お母さんたらすっかり理人のこと気に入っちゃって。



待ち合わせ場所に行くともう理人は先に来ていた。
あいかわらず理人の周りの女の子達は理人を見ながらヒソヒソ話している。中には話しかける強者もいた。そんな人達に嫌な顔せず答える顔はまさにスマイル王子だった。私はそんな理人を見るのが嫌で急いで駆け寄った。


「お待たせ。」


私に気付いた理人は何も言わず歩き出した。

私の浴衣変なのかな?

急に不安になる。

理人待って、慣れない下駄のせいで思うように歩けなくて理人との距離が離れていく。


「おー、陽向じゃないか。

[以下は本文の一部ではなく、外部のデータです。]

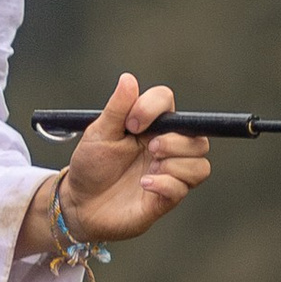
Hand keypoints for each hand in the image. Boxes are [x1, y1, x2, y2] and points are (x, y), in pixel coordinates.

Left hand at [53, 73, 212, 246]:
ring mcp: (168, 173)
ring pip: (200, 164)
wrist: (80, 203)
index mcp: (150, 127)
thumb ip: (116, 108)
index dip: (154, 107)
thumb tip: (128, 78)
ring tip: (149, 167)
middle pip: (198, 137)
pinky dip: (166, 184)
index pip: (168, 102)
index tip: (131, 123)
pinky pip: (184, 188)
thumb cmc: (91, 165)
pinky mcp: (166, 197)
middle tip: (150, 147)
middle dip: (175, 141)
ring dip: (176, 163)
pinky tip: (144, 185)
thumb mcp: (98, 134)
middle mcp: (165, 148)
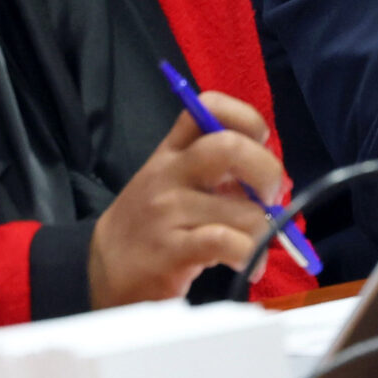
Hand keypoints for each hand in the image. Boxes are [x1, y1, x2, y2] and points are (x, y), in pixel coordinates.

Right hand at [87, 94, 288, 307]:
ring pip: (242, 209)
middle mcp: (168, 173)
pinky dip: (249, 255)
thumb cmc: (150, 227)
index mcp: (172, 151)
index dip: (246, 118)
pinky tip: (247, 264)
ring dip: (263, 230)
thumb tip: (274, 181)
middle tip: (269, 197)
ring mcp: (167, 211)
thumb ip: (218, 175)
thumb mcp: (174, 186)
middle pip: (230, 147)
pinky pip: (227, 242)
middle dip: (267, 171)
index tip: (259, 144)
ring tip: (257, 245)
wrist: (102, 272)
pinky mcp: (171, 250)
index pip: (208, 106)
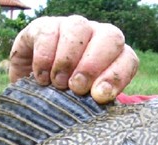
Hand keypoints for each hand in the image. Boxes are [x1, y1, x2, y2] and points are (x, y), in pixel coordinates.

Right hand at [9, 15, 138, 102]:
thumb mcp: (81, 104)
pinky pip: (48, 34)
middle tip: (77, 88)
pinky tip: (42, 78)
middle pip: (110, 36)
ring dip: (68, 59)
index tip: (99, 96)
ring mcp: (72, 28)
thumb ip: (93, 103)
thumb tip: (98, 101)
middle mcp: (97, 36)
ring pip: (78, 28)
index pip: (127, 59)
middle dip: (93, 65)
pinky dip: (44, 58)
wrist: (30, 86)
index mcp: (113, 57)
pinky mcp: (44, 27)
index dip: (116, 76)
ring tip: (58, 83)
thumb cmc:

」

声の主は、海斗だった。


「海斗!どうしたの?」


私は焦りながら理人の方を見た。

理人は少し離れた所にいたので海斗は気付いていない。

「なにって、祭りに来たに決まってるだろ。お前一人?
なら一緒に回ろうぜ。」


「海斗こそ、誰かと待ち合わせしてるんじゃないの?」


「あー、美人とな。合宿の帰り道祭りの話しになって一緒に行くことになったんだ。陽向も一緒なら美人も喜ぶんじゃないか。」


まったく海斗は分かってない。美人は海斗と二人でお祭りに行きたいんじゃない。とその言葉が喉まででかかったけど私は余計なマネはしないとぐっとこらえた。


「こんばんは、海斗先輩。」


理人が海斗に話しかけてきた。

「おー、理人か。何?お前も誰かと来てるのか?」


「はい、陽向と。」


陽向って理人!呼び捨てしてるよ。海斗の前で。

「陽向?」


「じゃあ、俺らは失礼します。」

理人は私の手を掴んで海斗から離れていった。